[Exercise goal]:
Copy out exactly the stretch below, from the line with "chapters. Success isn’t" through the line with "NOURISHED. Skin is", both included; the pictures stay out.

═══ Record extracts

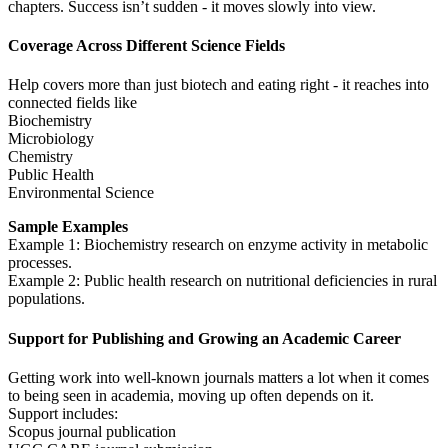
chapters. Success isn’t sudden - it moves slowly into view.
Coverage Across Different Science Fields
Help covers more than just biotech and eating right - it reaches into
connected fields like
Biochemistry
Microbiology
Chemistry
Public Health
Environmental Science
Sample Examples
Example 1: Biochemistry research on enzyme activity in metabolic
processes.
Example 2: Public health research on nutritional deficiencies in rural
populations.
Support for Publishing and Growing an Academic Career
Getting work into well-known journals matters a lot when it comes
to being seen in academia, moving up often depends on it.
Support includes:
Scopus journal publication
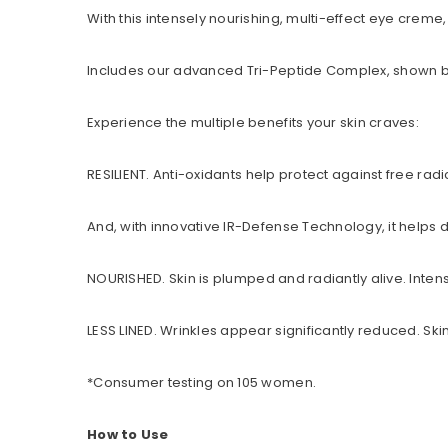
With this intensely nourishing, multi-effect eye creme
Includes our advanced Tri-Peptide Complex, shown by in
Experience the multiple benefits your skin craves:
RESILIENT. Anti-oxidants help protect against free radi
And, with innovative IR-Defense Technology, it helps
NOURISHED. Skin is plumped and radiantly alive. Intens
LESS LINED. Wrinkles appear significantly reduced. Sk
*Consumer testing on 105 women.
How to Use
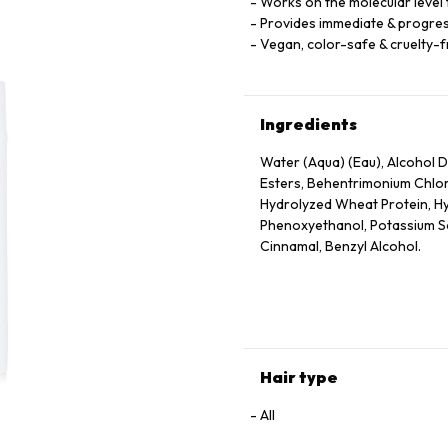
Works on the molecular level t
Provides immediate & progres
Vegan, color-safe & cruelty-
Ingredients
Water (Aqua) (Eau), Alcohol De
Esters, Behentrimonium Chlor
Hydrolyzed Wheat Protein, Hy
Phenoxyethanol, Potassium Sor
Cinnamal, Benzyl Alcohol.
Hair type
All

══════
═══ Record extracts

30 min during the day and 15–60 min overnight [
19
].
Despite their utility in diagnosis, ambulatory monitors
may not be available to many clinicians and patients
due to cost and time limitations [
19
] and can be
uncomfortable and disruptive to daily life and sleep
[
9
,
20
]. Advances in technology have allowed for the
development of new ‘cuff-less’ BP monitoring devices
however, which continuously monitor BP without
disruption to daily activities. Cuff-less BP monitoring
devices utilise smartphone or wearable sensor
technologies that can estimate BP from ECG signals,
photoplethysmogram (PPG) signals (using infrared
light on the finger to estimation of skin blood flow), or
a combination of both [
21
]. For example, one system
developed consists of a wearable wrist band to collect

══════
═══ Record extracts

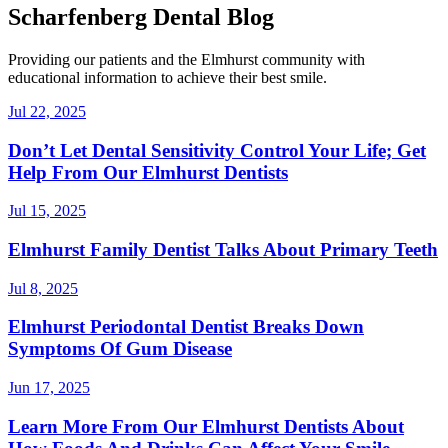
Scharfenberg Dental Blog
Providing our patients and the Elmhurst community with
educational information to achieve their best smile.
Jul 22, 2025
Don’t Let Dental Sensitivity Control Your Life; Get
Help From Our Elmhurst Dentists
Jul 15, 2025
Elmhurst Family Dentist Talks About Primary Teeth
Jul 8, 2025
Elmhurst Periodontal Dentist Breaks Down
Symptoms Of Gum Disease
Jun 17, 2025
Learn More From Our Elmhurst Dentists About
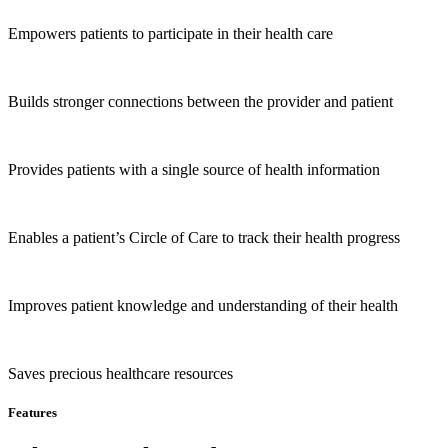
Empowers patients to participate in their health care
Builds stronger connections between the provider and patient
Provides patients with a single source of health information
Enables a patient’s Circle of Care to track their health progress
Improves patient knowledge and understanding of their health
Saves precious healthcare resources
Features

══════

[Answer to this exercise]:
chapters. Success isn’t sudden - it moves slowly into view.
Coverage Across Different Science Fields
Help covers more than just biotech and eating right - it reaches into
connected fields like
Biochemistry
Microbiology
Chemistry
Public Health
Environmental Science
Sample Examples
Example 1: Biochemistry research on enzyme activity in metabolic
processes.
Example 2: Public health research on nutritional deficiencies in rural
populations.
Support for Publishing and Growing an Academic Career
Getting work into well-known journals matters a lot when it comes
to being seen in academia, moving up often depends on it.
Support includes:
Scopus journal publication
With this intensely nourishing, multi-effect eye creme
Includes our advanced Tri-Peptide Complex, shown by in
Experience the multiple benefits your skin craves:
RESILIENT. Anti-oxidants help protect against free radi
And, with innovative IR-Defense Technology, it helps
NOURISHED. Skin is plumped and radiantly alive. Intens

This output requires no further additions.